A country can be democratic, have a multiplicity of parties, active election campaigns, and other features characteristic of rule by popular consent. But democracies can also be ruled by illiberal methods, used for the preservation of political power, the denigration of opposing political forces, and most of all the use of religious and nationalist sentiments to raise or lower tensions.
It happens across Eurasia, and Georgia is no exception. These are hybrid democracies with nominally democratic rule. Armenia, Georgia, Kyrgyzstan, and others have increasingly more in common, despite geographic distance and cultural differences.
Hungary too has been treading this path. Its recent law banning the supposed propagation of LGBT+ materials in schools must be repealed, European Commission President Ursula von der Leyen said on July 7. “This legislation uses the protection of children . . . to discriminate against people because of their sexual orientation . . . It is a disgrace,” she said.
One of the defining features of illiberalism is agility in appropriating ideas on state governance and molding them to the illiberal agenda.
It is true that a mere 30 years since the collapse of the Soviet Union is not enough to have built a truly liberal democratic state. Generations born and raised in the Soviet period or in the troubled 1990s still dominate the political landscape. This means that a different worldview still prevails. It favors democratic development but is also violently nationalistic in opposing liberal state-building.
Georgia’s growing illiberalism has to be understood in the context of the Russian gravitational pull. Blaming all the internal problems of Russia’s neighbors has become mainstream thinking among opposition politicians, NGOs, and sometimes even government figures. Exaggeration is commonplace, but when looking at the illiberal challenge from a long-term perspective, it becomes clear where Russia has succeeded in its illiberal goals. It is determined to stop Georgia from joining NATO and the EU. Partly as a result, the process drags on and this causes friction across society. Belief in the ultimate success of the liberal agenda is meanwhile undermined and alternatives are sought. Hybrid illiberal governments are the most plausible development. The next stage could well be a total abandonment of Euro-Atlantic aspirations.
Indeed what seemed irrevocable now seems probable, if not real.

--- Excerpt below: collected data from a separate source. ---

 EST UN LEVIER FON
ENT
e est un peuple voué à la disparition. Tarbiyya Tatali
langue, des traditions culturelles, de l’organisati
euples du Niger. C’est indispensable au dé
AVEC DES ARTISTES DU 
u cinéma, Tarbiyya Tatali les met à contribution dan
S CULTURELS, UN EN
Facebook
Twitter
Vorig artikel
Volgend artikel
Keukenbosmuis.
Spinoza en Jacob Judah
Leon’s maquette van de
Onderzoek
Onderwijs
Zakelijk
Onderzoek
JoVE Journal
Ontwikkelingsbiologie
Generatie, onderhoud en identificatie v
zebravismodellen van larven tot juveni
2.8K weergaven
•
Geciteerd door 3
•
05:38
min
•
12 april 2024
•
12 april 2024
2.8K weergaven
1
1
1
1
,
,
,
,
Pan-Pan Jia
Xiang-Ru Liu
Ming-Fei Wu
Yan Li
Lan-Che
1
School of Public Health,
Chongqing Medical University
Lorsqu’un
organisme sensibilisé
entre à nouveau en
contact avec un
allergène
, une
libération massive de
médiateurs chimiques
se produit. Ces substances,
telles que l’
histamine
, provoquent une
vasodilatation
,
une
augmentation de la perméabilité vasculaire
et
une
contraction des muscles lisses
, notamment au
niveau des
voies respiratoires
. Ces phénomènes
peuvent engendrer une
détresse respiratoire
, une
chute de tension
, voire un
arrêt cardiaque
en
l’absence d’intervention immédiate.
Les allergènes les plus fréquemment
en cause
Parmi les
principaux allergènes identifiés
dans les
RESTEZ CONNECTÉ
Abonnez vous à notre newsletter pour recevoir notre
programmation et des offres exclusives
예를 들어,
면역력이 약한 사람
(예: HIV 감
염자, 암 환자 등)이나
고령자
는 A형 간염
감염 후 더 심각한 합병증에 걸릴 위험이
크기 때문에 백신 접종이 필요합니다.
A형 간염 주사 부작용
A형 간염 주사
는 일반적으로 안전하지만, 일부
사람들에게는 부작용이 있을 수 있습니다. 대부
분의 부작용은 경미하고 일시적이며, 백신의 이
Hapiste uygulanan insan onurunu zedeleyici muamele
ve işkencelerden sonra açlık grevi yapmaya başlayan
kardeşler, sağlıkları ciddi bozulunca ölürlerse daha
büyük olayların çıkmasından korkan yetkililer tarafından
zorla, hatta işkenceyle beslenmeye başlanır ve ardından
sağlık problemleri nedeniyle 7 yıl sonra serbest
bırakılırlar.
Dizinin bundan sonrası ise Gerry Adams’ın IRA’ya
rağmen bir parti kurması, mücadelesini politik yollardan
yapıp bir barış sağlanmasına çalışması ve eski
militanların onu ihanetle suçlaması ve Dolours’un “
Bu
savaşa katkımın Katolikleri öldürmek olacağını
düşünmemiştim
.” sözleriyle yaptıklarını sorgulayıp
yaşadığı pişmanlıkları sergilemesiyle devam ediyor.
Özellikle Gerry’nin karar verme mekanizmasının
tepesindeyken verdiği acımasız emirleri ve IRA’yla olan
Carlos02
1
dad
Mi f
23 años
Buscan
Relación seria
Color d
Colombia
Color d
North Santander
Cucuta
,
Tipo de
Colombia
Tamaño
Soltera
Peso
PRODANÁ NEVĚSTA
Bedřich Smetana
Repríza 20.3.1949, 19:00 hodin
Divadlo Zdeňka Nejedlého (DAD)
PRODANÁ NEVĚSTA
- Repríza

Pushback against Georgia’s Euro-Atlantic choice is growing stronger. Protesters in front of the parliament in central Tbilisi violently brought tore the EU flag. Twice.
The message of anti-liberal groups has also been evolving. There has been significant growth in their messaging. The anti-pride sentiment is evolving into a wider resistance to the Western way of life and Georgia’s Western foreign policy path, perhaps because it is easily attacked and misrepresented.

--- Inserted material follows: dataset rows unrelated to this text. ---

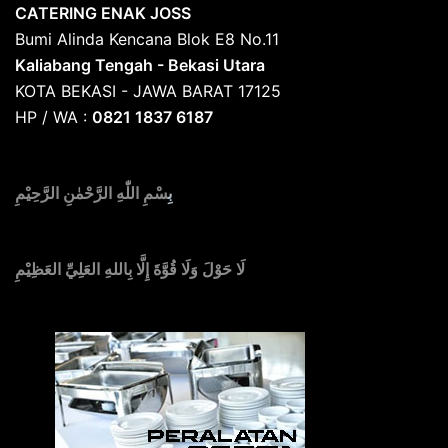
CATERING ENAK JOSS
Bumi Alinda Kencana Blok E8 No.11
Kaliabang Tengah - Bekasi Utara
KOTA BEKASI - JAWA BARAT 17125
HP / WA :
0821 1837 6187
بِ
سْمِ اللّٰهِ الرَّحْمٰنِ الرَّحِيْمِ
لَا حَوْلَ وَلَا قُوَّةَ إِلَّا بِاللهِ العَلِيِّ العَظِيْمِ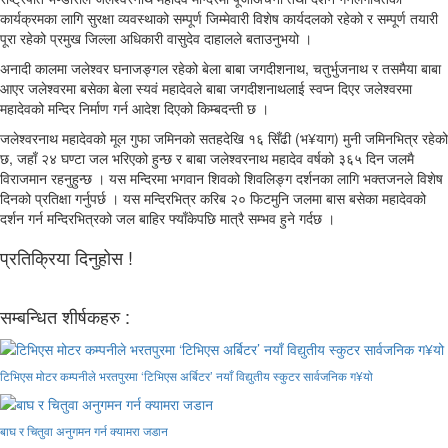
कार्यक्रमका लागि सुरक्षा व्यवस्थाको सम्पूर्ण जिम्मेवारी विशेष कार्यदलको रहेको र सम्पूर्ण तयारी
पूरा रहेको प्रमुख जिल्ला अधिकारी वासुदेव दाहालले बताउनुभयो ।
अनादी कालमा जलेश्वर घनाजङ्गल रहेको बेला बाबा जगदीशनाथ, चतुर्भुजनाथ र तसमैया बाबा
आएर जलेश्वरमा बसेका बेला स्यवं महादेवले बाबा जगदीशनाथलाई स्वप्न दिएर जलेश्वरमा
महादेवको मन्दिर निर्माण गर्न आदेश दिएको किम्बदन्ती छ ।
जलेश्वरनाथ महादेवको मूल गुफा जमिनको सतहदेखि १६ सिँढी (भ¥याग) मुनी जमिनभित्र रहेको
छ, जहाँ २४ घण्टा जल भरिएको हुन्छ र बाबा जलेश्वरनाथ महादेव वर्षको ३६५ दिन जलमै
विराजमान रहनुहुन्छ । यस मन्दिरमा भगवान शिवको शिवलिङ्ग दर्शनका लागि भक्तजनले विशेष
दिनको प्रतिक्षा गर्नुपर्छ । यस मन्दिरभित्र करिब २० फिटमुनि जलमा बास बसेका महादेवको
दर्शन गर्न मन्दिरभित्रको जल बाहिर फ्याँकेपछि मात्रै सम्भव हुने गर्दछ ।
प्रतिक्रिया दिनुहोस !
सम्बन्धित शीर्षकहरु :
टिभिएस मोटर कम्पनीले भरतपुरमा ‘टिभिएस अर्बिटर’ नयाँ विद्युतीय स्कुटर सार्वजनिक ग¥यो
बाघ र चितुवा अनुगमन गर्न क्यामरा जडान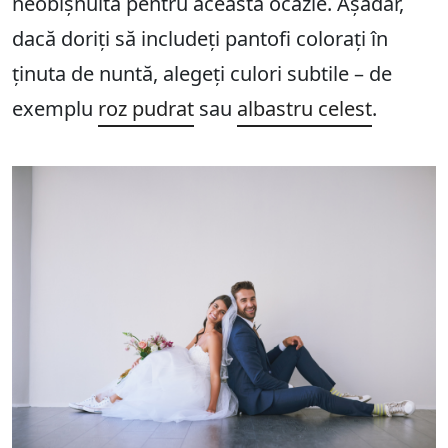
neobișnuită pentru această ocazie. Așadar,
dacă doriți să includeți pantofi colorați în
ținuta de nuntă, alegeți culori subtile – de
exemplu
roz pudrat
sau
albastru celest
.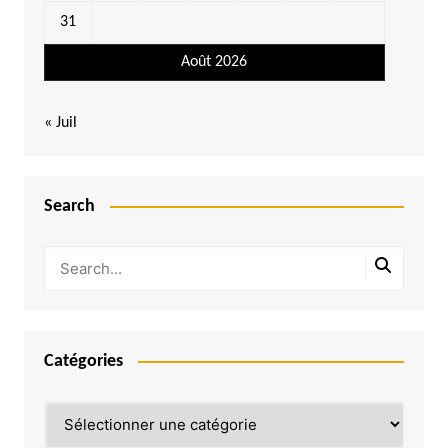
31
Août 2026
« Juil
Search
Catégories
Catégories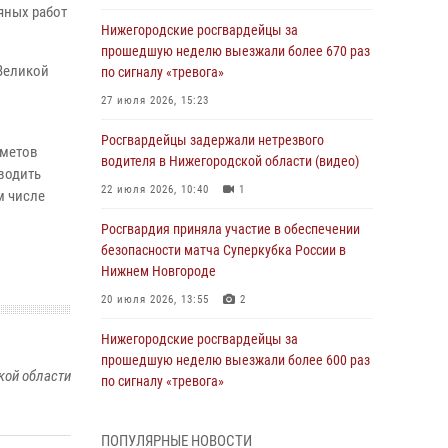
яных работ
Нижегородские росгвардейцы за
прошедшую неделю выезжали более 670 раз
Великой
по сигналу «тревога»
27 июля 2026, 15:23
Росгвардейцы задержали нетрезвого
дметов
водителя в Нижегородской области (видео)
водить
22 июля 2026, 10:40
1
м числе
Росгвардия приняла участие в обеспечении
безопасности матча Суперкубка России в
Нижнем Новгороде
20 июля 2026, 13:55
2
Нижегородские росгвардейцы за
прошедшую неделю выезжали более 600 раз
кой области
по сигналу «тревога»
20 июля 2026, 12:26
ПОПУЛЯРНЫЕ НОВОСТИ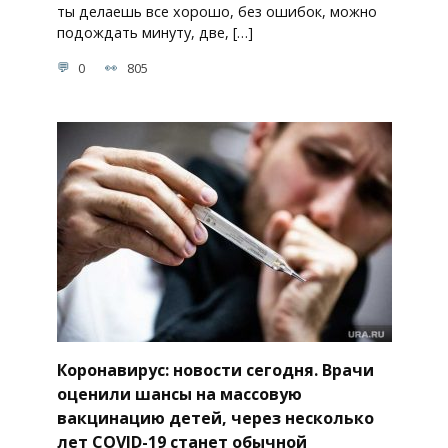
ты делаешь все хорошо, без ошибок, можно
подождать минуту, две, […]
0
805
Коронавирус: новости сегодня. Врачи
оценили шансы на массовую
вакцинацию детей, через несколько
лет COVID-19 станет обычной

To deal with this, Western support is important, but much depends on Georgian governments and the population at large. A pushback against radicalism and anti-liberalism should come in the guise of time and resources for the development of stronger and currently faltering institutions. Urgency in addressing these problems has never been higher — internal and foreign challenges converge and present a fundamental challenge to what Georgia has been pursuing since the days of Eduard Shevardnadze – the Western path to development.